Because $\displaystyle \lim_{x \to \infty}\frac{f'(x)}{g'(x)}=l$, we know that there is an $N_1$ such that:

$\forall x \left[x \gt N_1 \rightarrow \left|\frac{f'(x)}{g'(x)}-l \right|\lt \frac{\varepsilon}{2} \right]$

Clearly, then, for any $x \in (N_1, \infty)$, $\frac{f'(x)}{g'(x)}$ is defined. This means that for any $x \in (N_1, \infty)$, $g'(x) \neq 0$.

Additionally, because $g'(x)$ is necessarily defined on this interval (and is therefore continuous, as well, on this interval), we can apply Rolle's Theorem on any arbitrary interval $[x_1,x_2]$ where $x_1, x_2 \in (N_1, \infty)$ to assert that $g(x_1) \neq g(x_2)$. Otherwise, there would be an $x' \in (N,\infty)$ such that $g'(x')=0$, a contradiction. Thus, we can invoke $(\dagger_1)$ to say that on the interval $(N_1,\infty)$, $g$ is either strictly increasing or strictly decreasing.

Now, for any $x_1,x_2 \in (N_1,\infty)$, we can apply the Cauchy Mean Value Theorem on the interval $[x_1,x_2]$ to show that there is an $x^* \in (x_1,x_2)$ such that:

$$\left[f(x_2)-f(x_1) \right]g'(x^*) = \left[g(x_2)-g(x_1)\right]f'(x^*)$$

Because $x_1,x^*,x_2 \in (N_1,\infty)$, we can rearrange this to:

$$\frac{f(x_2)-f(x_1)}{g(x_2)-g(x_1)}=\frac{f'(x^*)}{g'(x^*)}$$

We can combine this with our statement involving $\frac{\varepsilon}{2}$ to assert that, for any $x_1, x_2 \in (N_1, \infty)$:

$$\left|\frac{f(x_2)-f(x_1)}{g(x_2)-g(x_1)}-l \right| \lt \frac{\varepsilon}{2} \quad (\star_1)$$

By assumption, $\displaystyle \lim_{x \to \infty}g(x)=0$. Further, we previously showed that $g$ is strictly increasing or strictly decreasing on $(N_1,\infty)$. Therefore, we can invoke $(\dagger_2)$, which says that for any $x \in (N_1,\infty)$, $g(x)\neq 0$.

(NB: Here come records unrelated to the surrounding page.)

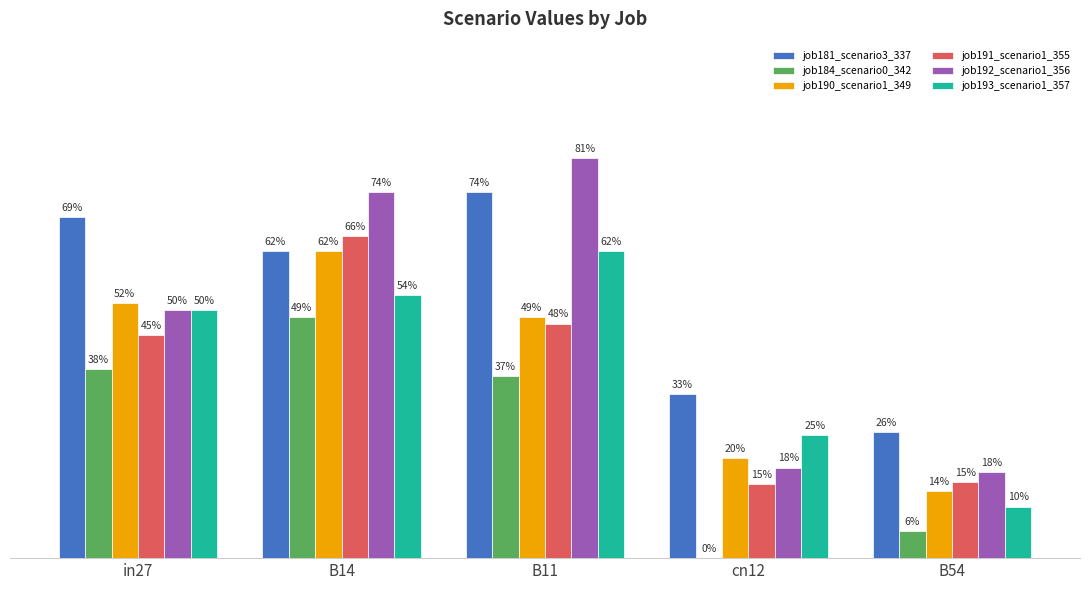

What are all the series names shown in the legend?

job181_scenario3_337, job184_scenario0_342, job190_scenario1_349, job191_scenario1_355, job192_scenario1_356, job193_scenario1_357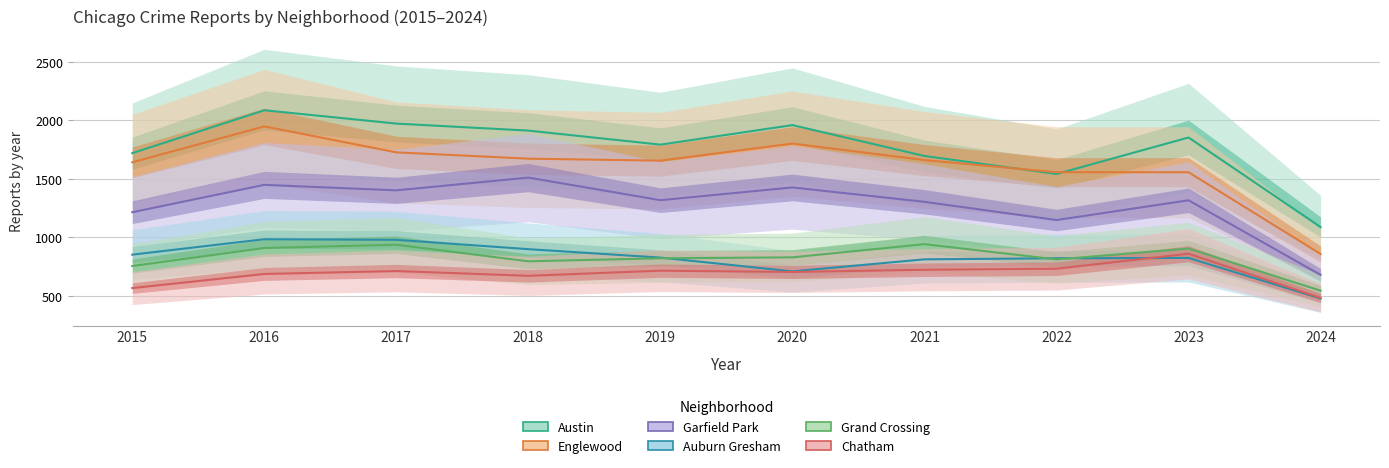

How many lines are shown in the chart?

6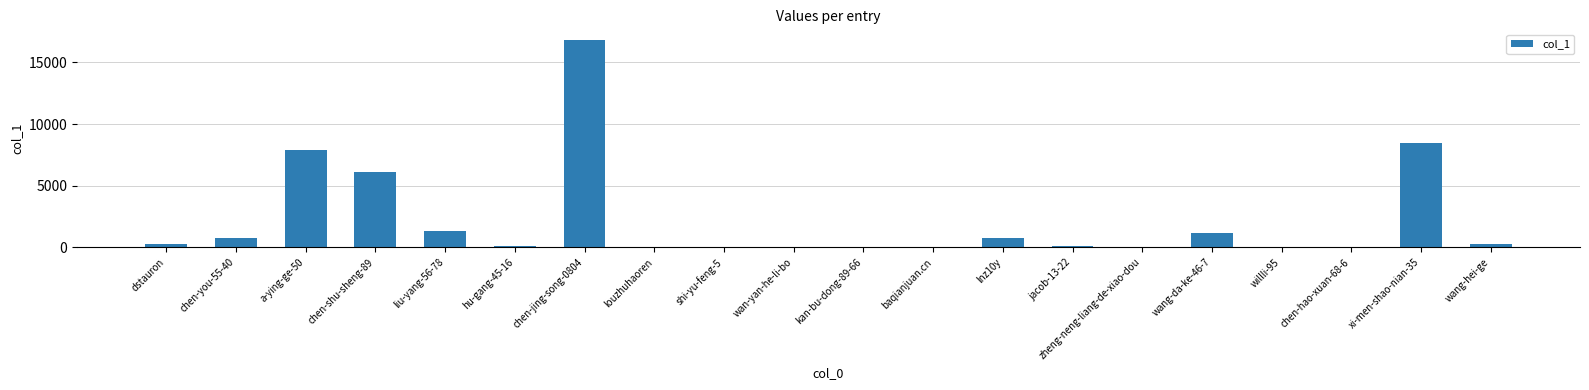

Is it true that the value at a-ying-ge-50 is 11408?

False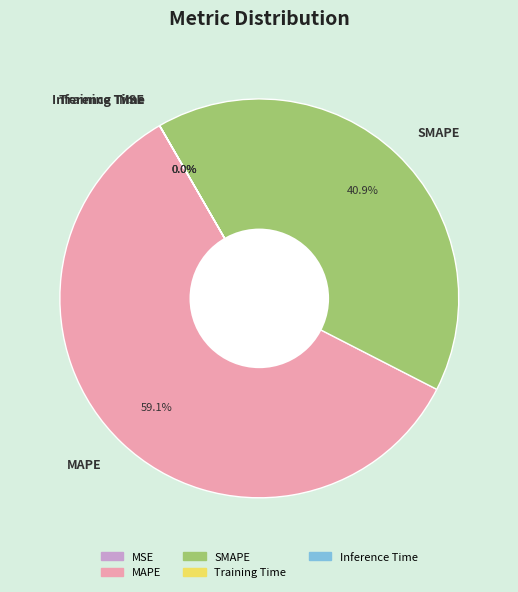

What is the largest slice in the pie chart?

MAPE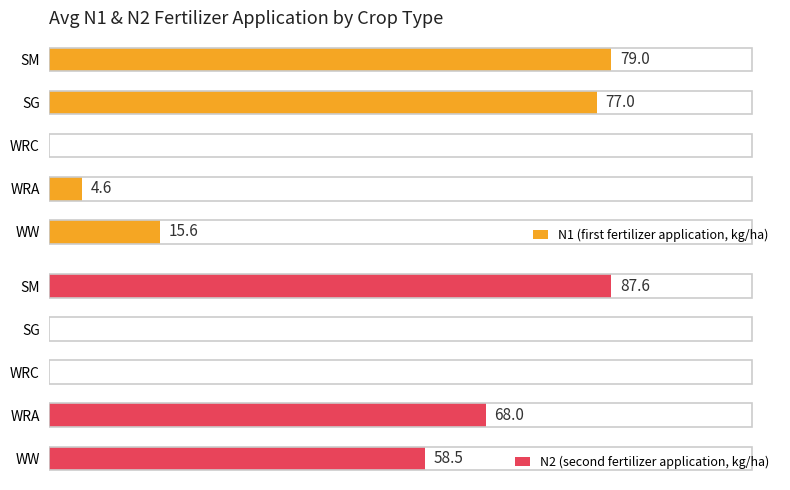

Reading right to left, list all the values displayed in this chart.

N1 (first fertilizer application, kg/ha): 79.0	77.0	0.0	4.6	15.6
N2 (second fertilizer application, kg/ha): 87.6	0.0	0.0	68.0	58.5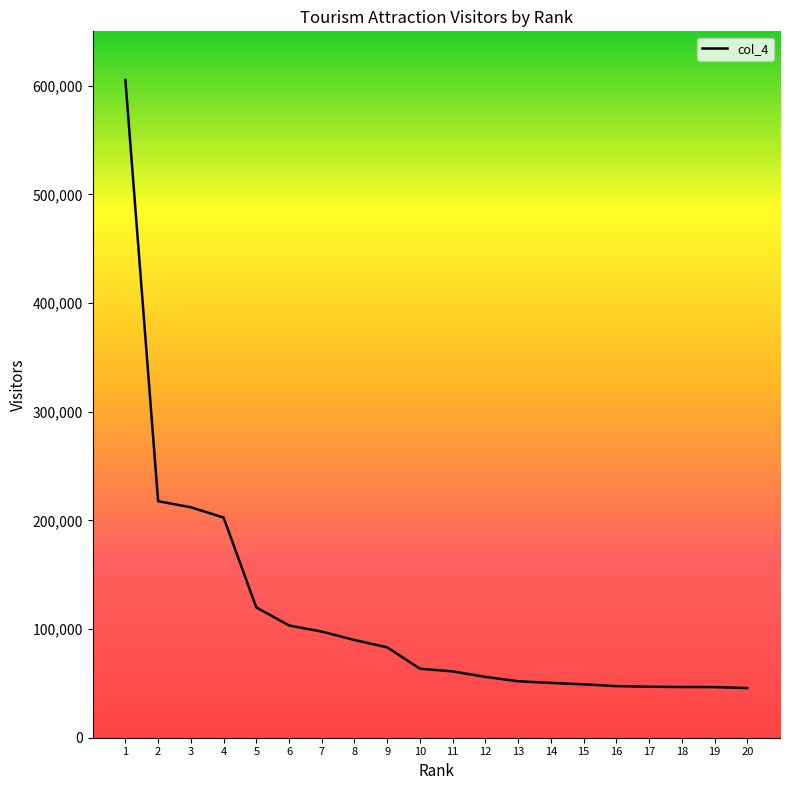

What is the smallest value displayed?

45692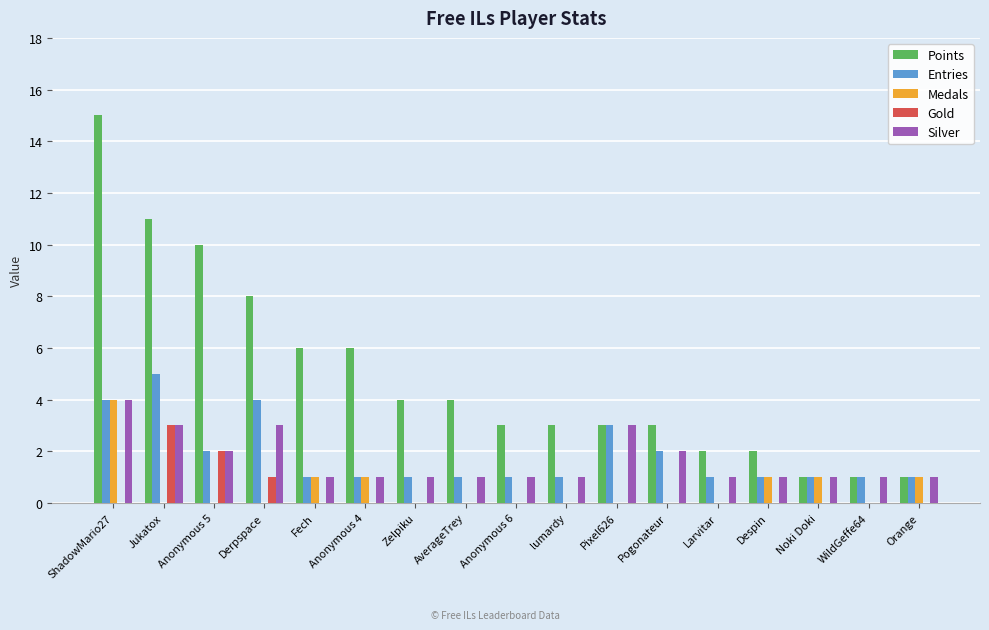

What is the maximum value for Points?

15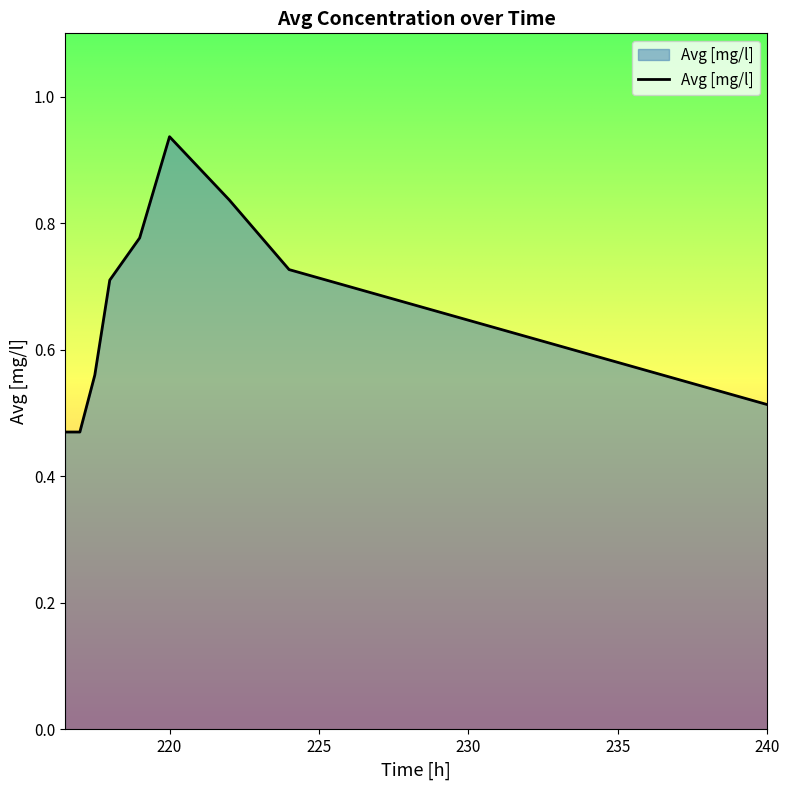

How many lines are shown in the chart?

1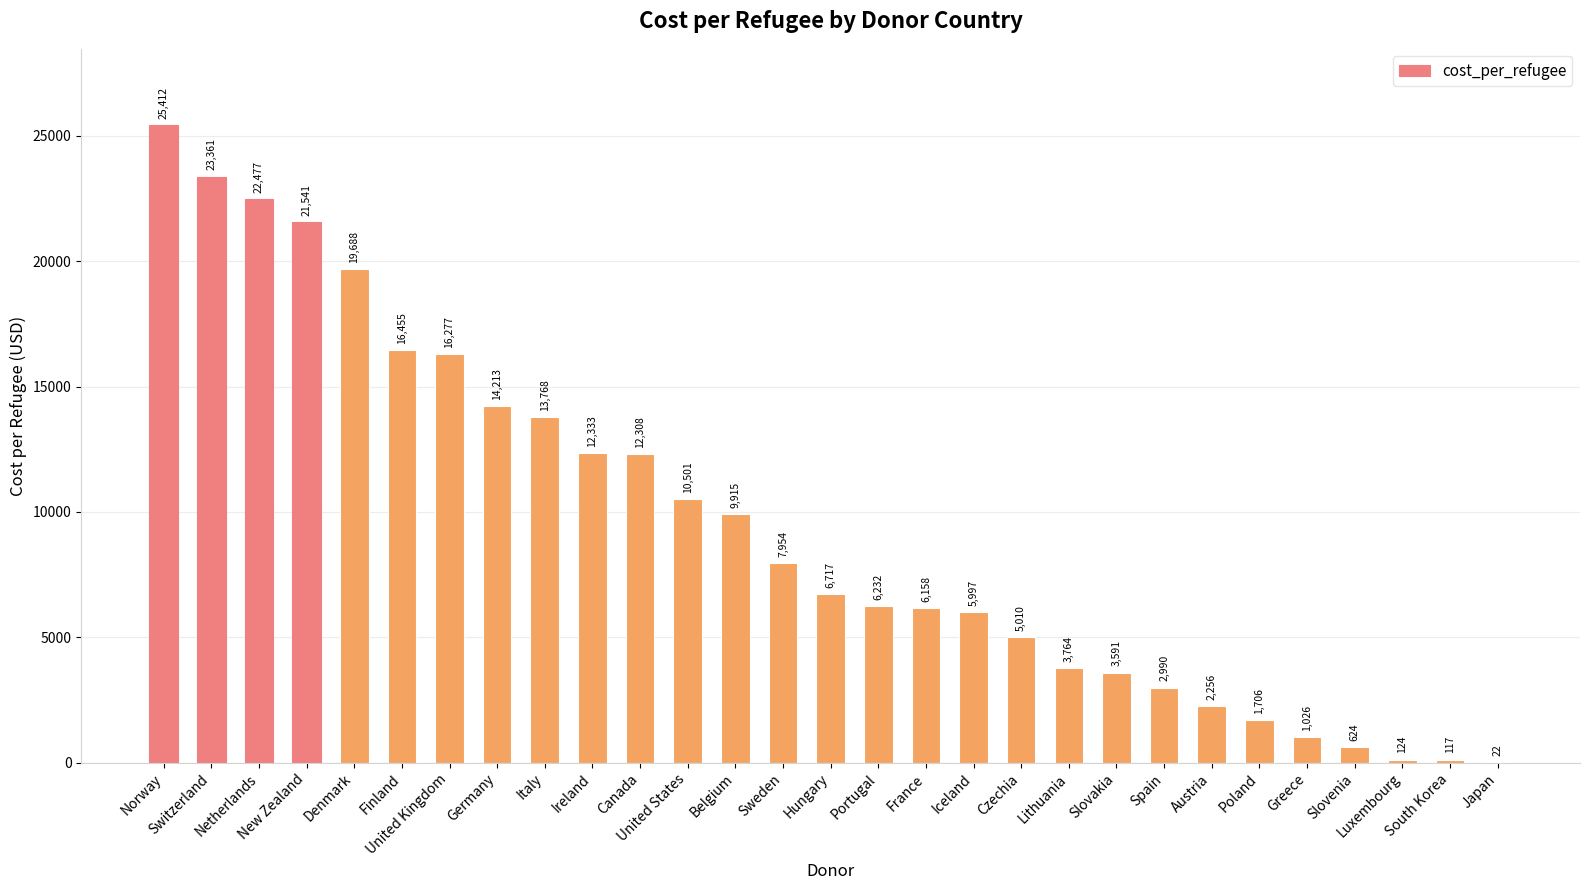

The value at South Korea is 117.3. True or false?

True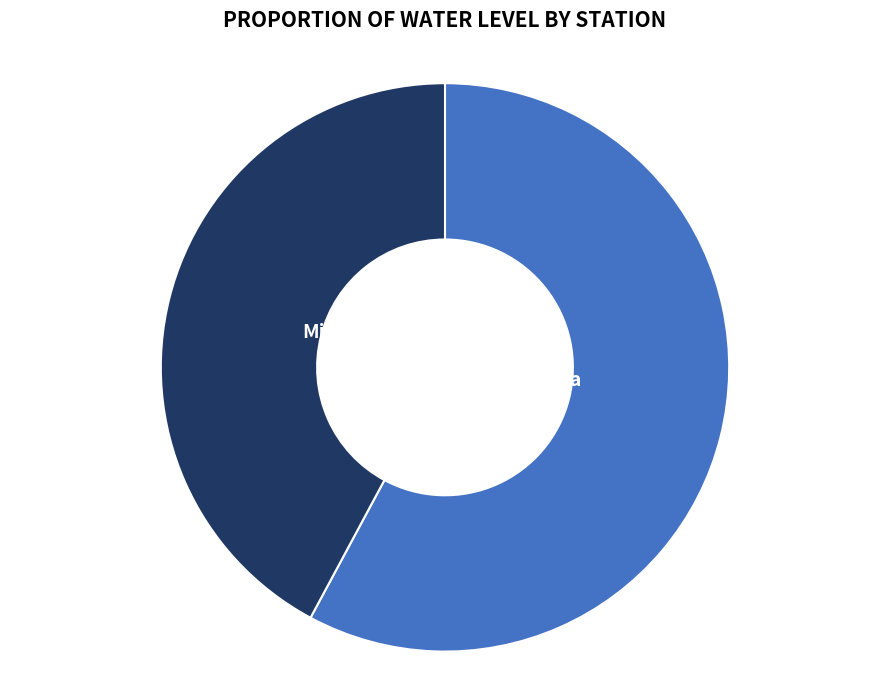

What percentage is the Baghara slice, to the nearest percent?

58%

We are in position to invoke $(\dagger_3)$. In particular, choose an instance of $\frac{\varepsilon}{2}$ to produce the statement:

for any $c \gt N_2$: $\forall x \left[x \gt N_2 \rightarrow \left|\frac{f(c)-f(x)}{g(c)-g(x)} - \frac{f(c)}{g(c)} \right| \lt \frac{\varepsilon}{2}\right] \quad (\star_2)$

Finally, consider the $N=\max(N_1,N_2)$. Let $c$ and $x$ be any arbitrary element in $(N,\infty)$.

Using $(\star_1)$ and $(\star_2)$, we can say:

$\left|\frac{f(c)}{g(c)} - \frac{f(c)-f(x)}{g(c)-g(x)} \right| \lt \frac{\varepsilon}{2}$

and

$\left |\frac{f(c)-f(x)}{g(c)-g(x)}-l \right| \lt \frac{\varepsilon}{2}$

Recalling the triangle equality rule applied in the following manner:

$|(a-b)-(b-c)| \leq |a-b| + |b-c|$

we can combine the above two statements to produce:

$$\left|\frac{f(c)}{g(c)}-l \right| \lt \varepsilon$$

However, note that $c$ was any arbitrary element in $(N,\infty)$. Therefore we can generalize, which means we have shown that for any $\varepsilon$, we can construct an $N$ such that for any $x \gt N$: $\left|\frac{f(x)}{g(x)}-l \right| \lt \varepsilon \iff \displaystyle \lim_{x \to \infty}\frac{f(x)}{g(x)}=l$